> _Testo dell'esercizio_
___

La prima e più importante singolarità del film è proprio il suo approccio documentaristico ad un argomento come quello degli esorcismi che generalmente viene trattato nell’ambito di film di genere o attraverso un’ottica più vicina all’ambiente ecclesiastico. Il tema è sicuramente difficile da affrontare da una prospettiva super partes, priva di connotazioni stilistiche, ma la Di Giacomo lo fa. L’esorcismo viene documentato come episodio quotidiano: padre Cataldo riceve decine di persone al giorno, e a volte le rimanda a casa perché non ha tempo di ascoltarle tutte. Le persone che si sottopongono all’esorcismo vengono immortalate nella quotidianità di questa pratica: non è un evento che le coglie di sorpresa, al contrario in molti casi sono da tempo nelle stesse condizioni. Hanno accettato la presenza del demonio dentro di loro e combattono per liberarsene. La regista non approfondisce però sulla contestualizzazione delle singole esperienze ma mostra solo spezzoni degli esorcismi e delle reazioni degli esorcizzati e di chi li accompagna. Sono brevi fotografie di una storia più complessa che rimane oscura allo spettatore.

Queste si inseriscono in un contesto comunitario: le messe di liberazione sono un evento corale, in cui tutti si prestano a rinnegare Satana e ad assistere a chi da Satana sembra essere veramente posseduto. Lamenti, gemiti, grida si alzano dalla folla: un urlo di dolore sommesso che poi si scatena ed è sovrastato dalla preghiera. I posseduti non si nascondono, come dice una di loro, perché vergognarsene? Meglio affrontare la situazione e non far vincere il male. Il prete è il primo ad imprimere a questi eventi un carattere comunitario, per poi ricevere i fedeli anche privatamente. E non solo. Gli esorcismi si svolgono anche al telefono per i demoni più irriducibili: il supporto spirituale del prete è alto, come probabilmente in una grande città sarebbe più difficile che accadesse.

Infatti ciò che più colpisce è la quotidianità dell’esorcismo. L'esorcismo perde la sua dimensione sacrale e oscura e ,al contrario, diventa parte integrante della vita di ogni giorno, così come lo è la malattia per chi la combatte quotidianamente. E nella quotidianità diventa più labile il confine fra sacro e profano, e la contaminazione fra le dimensioni fa scaturire un effetto sorprendente più che grottesco: perché quello che vediamo è una realtà, aliena e distante ai più, sotto una luce nuova, intima e popolare al tempo stesso. La voce del demonio durante l’esorcismo il padre l’aveva paragonata a una gatto selvatico, e la volta prima invece a che? – si chiedono una delle esorcizzate e sua sorella – A un mafioso. Ridono, e ridacchiano anche i preti davanti alla caparbietà del diavolaccio che non vuole proprio andarsene. Perché l’esorcismo, per loro, ormai è una cosa normale, come sa bene chi con le cure per una malattia ci convive.

___

> _Materiale estratto_
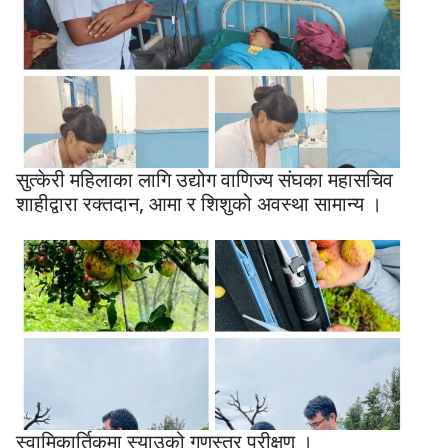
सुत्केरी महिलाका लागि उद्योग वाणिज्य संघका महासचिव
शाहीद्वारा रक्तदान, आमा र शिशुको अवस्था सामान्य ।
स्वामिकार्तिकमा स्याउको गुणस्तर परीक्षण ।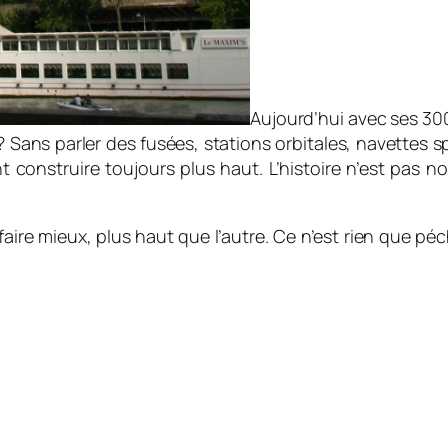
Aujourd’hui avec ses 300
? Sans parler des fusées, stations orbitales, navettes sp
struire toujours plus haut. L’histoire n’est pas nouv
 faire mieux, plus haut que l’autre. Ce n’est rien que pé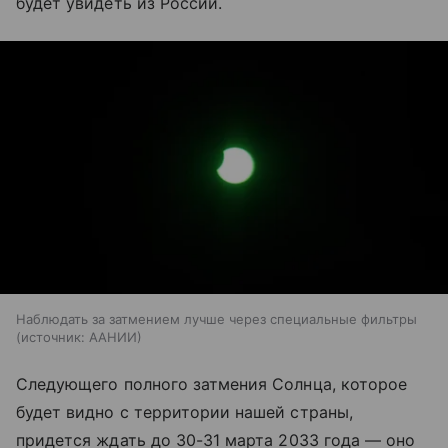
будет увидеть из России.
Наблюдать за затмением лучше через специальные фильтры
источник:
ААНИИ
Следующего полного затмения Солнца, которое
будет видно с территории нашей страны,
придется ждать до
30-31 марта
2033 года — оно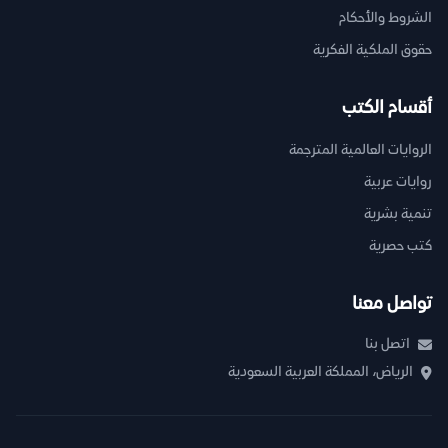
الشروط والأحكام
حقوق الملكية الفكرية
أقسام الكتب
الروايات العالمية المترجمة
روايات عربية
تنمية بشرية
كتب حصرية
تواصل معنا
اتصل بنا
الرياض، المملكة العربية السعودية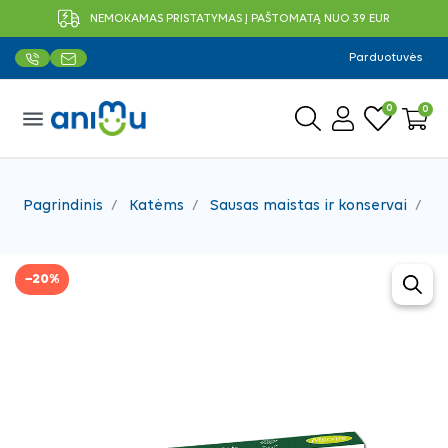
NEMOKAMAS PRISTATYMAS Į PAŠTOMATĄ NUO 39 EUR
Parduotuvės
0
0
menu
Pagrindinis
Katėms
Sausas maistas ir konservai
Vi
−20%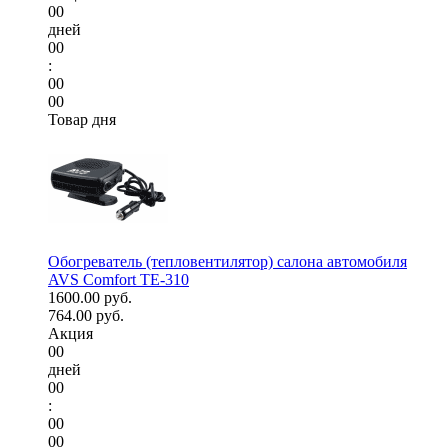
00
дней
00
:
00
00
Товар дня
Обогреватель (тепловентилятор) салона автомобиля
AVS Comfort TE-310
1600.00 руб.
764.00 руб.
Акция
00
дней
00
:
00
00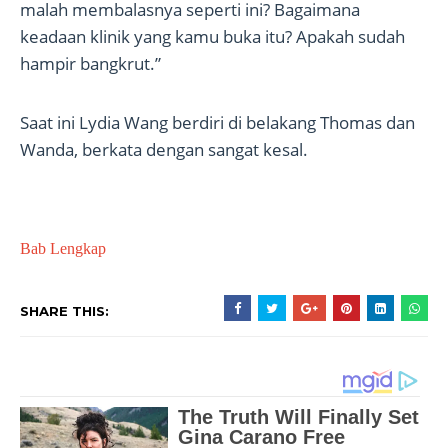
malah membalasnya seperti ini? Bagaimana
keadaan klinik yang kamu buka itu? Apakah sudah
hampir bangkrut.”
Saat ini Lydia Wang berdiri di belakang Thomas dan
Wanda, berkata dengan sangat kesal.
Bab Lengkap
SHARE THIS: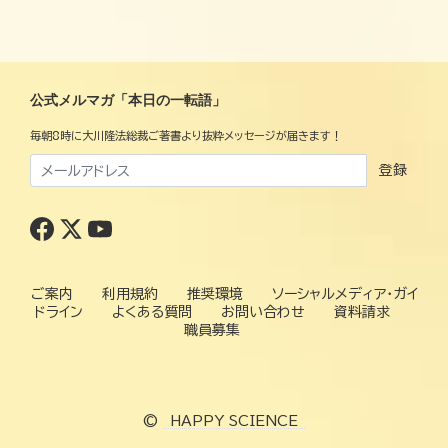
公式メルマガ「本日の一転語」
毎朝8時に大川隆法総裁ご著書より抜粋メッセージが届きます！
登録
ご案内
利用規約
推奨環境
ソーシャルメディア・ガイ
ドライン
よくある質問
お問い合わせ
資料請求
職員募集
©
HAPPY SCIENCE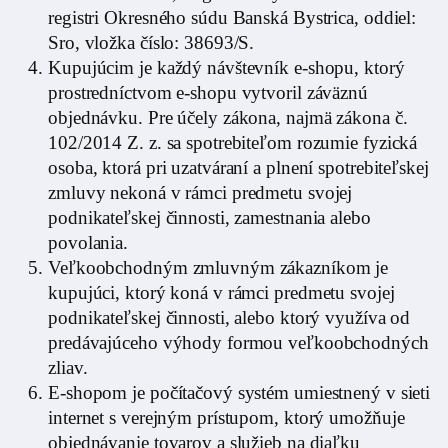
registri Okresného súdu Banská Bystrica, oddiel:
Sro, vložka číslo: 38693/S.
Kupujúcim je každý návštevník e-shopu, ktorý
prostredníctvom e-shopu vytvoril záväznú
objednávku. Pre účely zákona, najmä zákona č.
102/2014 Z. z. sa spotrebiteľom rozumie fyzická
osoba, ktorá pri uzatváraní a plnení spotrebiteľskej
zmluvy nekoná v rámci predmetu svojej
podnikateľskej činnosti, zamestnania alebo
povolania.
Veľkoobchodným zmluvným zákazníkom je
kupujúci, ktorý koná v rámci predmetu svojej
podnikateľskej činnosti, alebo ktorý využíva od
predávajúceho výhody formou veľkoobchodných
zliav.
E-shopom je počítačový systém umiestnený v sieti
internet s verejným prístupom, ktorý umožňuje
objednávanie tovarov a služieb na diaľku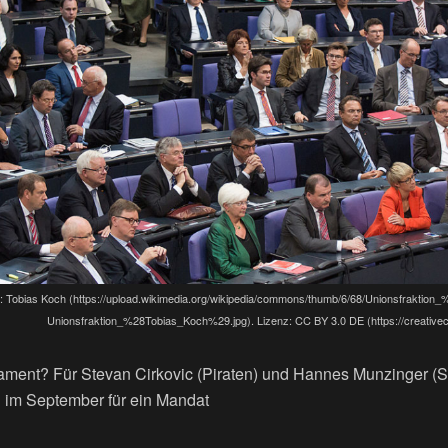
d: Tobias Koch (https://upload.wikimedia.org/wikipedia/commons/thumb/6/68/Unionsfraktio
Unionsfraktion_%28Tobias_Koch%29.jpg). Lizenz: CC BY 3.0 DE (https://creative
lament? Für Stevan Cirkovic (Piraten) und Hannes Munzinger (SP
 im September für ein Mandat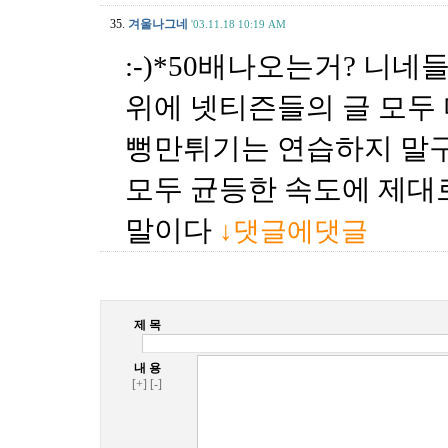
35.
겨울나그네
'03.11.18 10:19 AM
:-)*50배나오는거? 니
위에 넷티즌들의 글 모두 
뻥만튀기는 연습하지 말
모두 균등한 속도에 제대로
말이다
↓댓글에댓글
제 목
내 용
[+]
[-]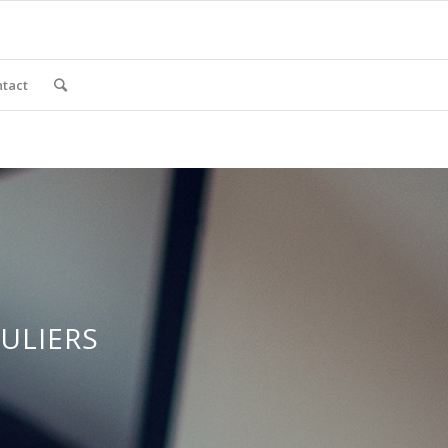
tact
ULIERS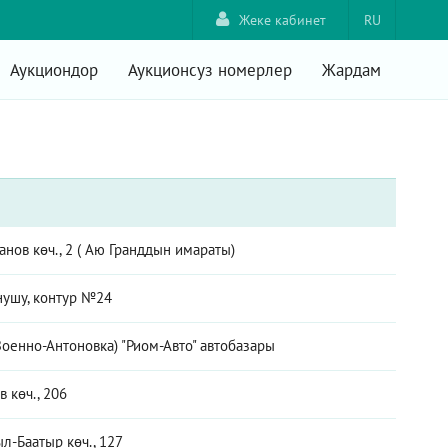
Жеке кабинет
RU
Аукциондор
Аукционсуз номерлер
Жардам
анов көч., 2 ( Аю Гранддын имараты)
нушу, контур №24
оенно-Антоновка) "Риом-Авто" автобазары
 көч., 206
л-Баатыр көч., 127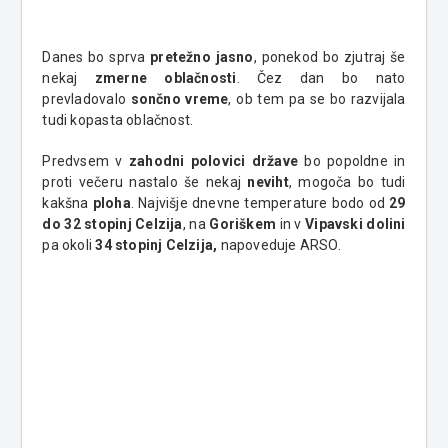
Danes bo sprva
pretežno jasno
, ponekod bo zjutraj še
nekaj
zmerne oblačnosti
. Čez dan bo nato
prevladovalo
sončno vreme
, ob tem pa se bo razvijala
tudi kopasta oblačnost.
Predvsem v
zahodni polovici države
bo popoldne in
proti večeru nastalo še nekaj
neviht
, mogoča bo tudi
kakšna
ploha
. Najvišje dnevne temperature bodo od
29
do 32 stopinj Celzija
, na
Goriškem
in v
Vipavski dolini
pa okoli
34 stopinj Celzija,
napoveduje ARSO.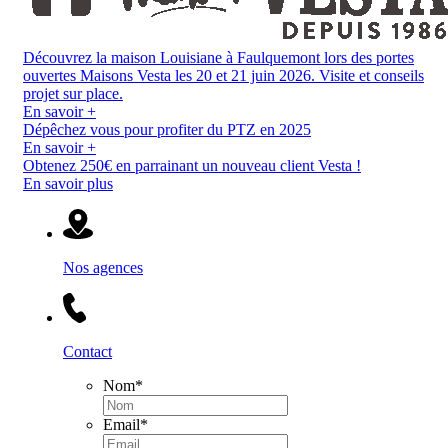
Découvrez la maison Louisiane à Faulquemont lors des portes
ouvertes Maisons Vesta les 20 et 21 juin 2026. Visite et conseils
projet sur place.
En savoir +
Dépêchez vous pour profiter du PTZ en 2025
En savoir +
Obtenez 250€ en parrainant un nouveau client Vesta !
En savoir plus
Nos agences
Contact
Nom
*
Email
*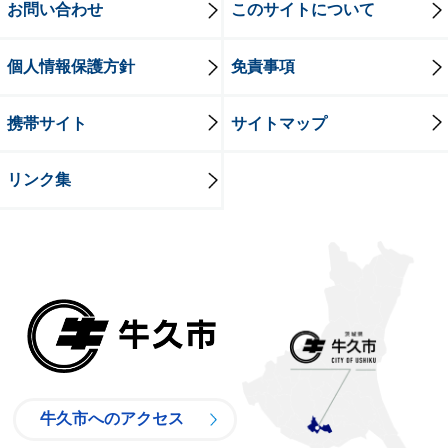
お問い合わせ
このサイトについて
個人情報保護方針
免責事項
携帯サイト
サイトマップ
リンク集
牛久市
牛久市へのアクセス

___

Riscrivi il testo sugli esorcismi da "Queste si inseriscono" fino a "difficile che accadesse." incluso, mettendo "sospiri" al posto di "gemiti".

Queste si inseriscono in un contesto comunitario: le messe di liberazione sono un evento corale, in cui tutti si prestano a rinnegare Satana e ad assistere a chi da Satana sembra essere veramente posseduto. Lamenti, sospiri, grida si alzano dalla folla: un urlo di dolore sommesso che poi si scatena ed è sovrastato dalla preghiera. I posseduti non si nascondono, come dice una di loro, perché vergognarsene? Meglio affrontare la situazione e non far vincere il male. Il prete è il primo ad imprimere a questi eventi un carattere comunitario, per poi ricevere i fedeli anche privatamente. E non solo. Gli esorcismi si svolgono anche al telefono per i demoni più irriducibili: il supporto spirituale del prete è alto, come probabilmente in una grande città sarebbe più difficile che accadesse.